Itu saja rasanya sudah wuahhhhhhh...
Kalau
dulu? Satu-satunya cara ya kirim surat. Trus, banyak-banyak berdoa supaya dapat
balasan. Biasanya kalau mendapat balasan, surat balasan dari si artis juga akan
disertai dengan foto dan tanda tangan si artis. Terdengar kuno, tetapi priceless banget karena ada usaha untuk
melakukannya. Kebayang asisten si artis harus repot-repot masukin surat dan
foto ke dalam amplop, lalu pergi ke kantor pos demi untuk menyenangkan hati
kita. Bukan kayak sekarang, kirim email
atau nge-tweet yang bahkan bisa
dilakukan sambil kayang dan mata tertutup.
Karena
tidak gampang mendapatkan apa yang kita mau, kita jadi cenderung menghargai
benda-benda milik kita.

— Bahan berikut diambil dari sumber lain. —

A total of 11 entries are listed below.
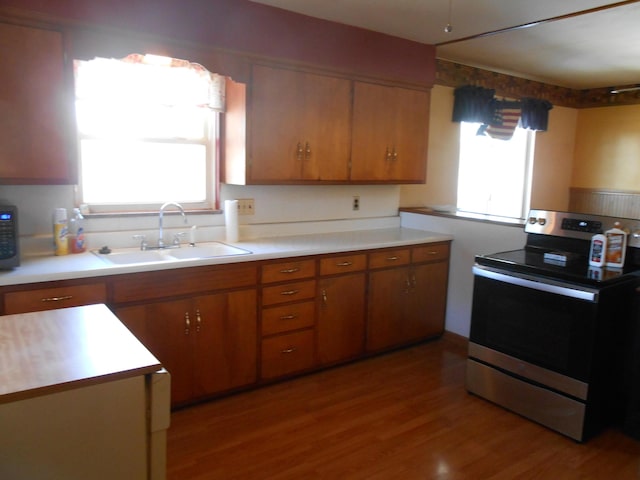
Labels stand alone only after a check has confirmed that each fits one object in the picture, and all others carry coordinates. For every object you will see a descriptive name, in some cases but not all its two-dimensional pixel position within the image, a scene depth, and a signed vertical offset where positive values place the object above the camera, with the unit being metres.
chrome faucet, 3.01 -0.27
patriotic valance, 4.54 +0.67
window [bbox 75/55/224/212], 2.85 +0.24
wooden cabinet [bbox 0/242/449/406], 2.50 -0.79
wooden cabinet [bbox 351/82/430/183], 3.57 +0.33
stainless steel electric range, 2.51 -0.77
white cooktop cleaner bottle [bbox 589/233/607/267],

Misalnya, saya sampai sekarang masih meyimpan artikel
artis idola saya guntingan koran dan majalahnya sudah berumur dua puluh tahun.
Kaset-kasetnya juga masih saya simpan rapi dan dalam kondisi bagus. Namanya
juga dulu harus nabung dulu supaya bisa beli, maka begitu sudah terbeli
langsung disayang-sayang. Setiap minggu dilap dan dibersihin. Padahal kaset
gitu lho, bukan mobil.
Dan
waktu ketemu sama idola, trus nunjukin koleksi kita, bangganya minta ampun. Ini
real semua, ada cerita dan sejarah dibalik semua item karena harus melewati
perjuangan dulu untuk bisa memilikinya.
Sekarang?
Saya sering melihat para penggemar artis tertentu mengerubuti idolanya hanya
dengan modal foto yang di-print dari internet untuk ditanda tangani. Saya sudah
jarang melihat pengemar menenteng kaset atau CD, karena mungkin lebih memilih
membeli karya musik sang idola dalam bentuk digital
alias download dalam bentuk file yang hanya bisa dibaca komputer
atau gadget sehingga tidak ada wujud fisiknya. Lha, kalau dalam bentuk file,
masa iya si artis disuruh tanda tangan di atas disket atau flashdisk?
Saya
setuju zaman internet memang membuat segalanya lebih praktis dan instant,
tetapi saya yakin para karya para artis musik ini jauh lebih dihargai di zaman
ketika internet belum menjadi sebuah ketergantungan.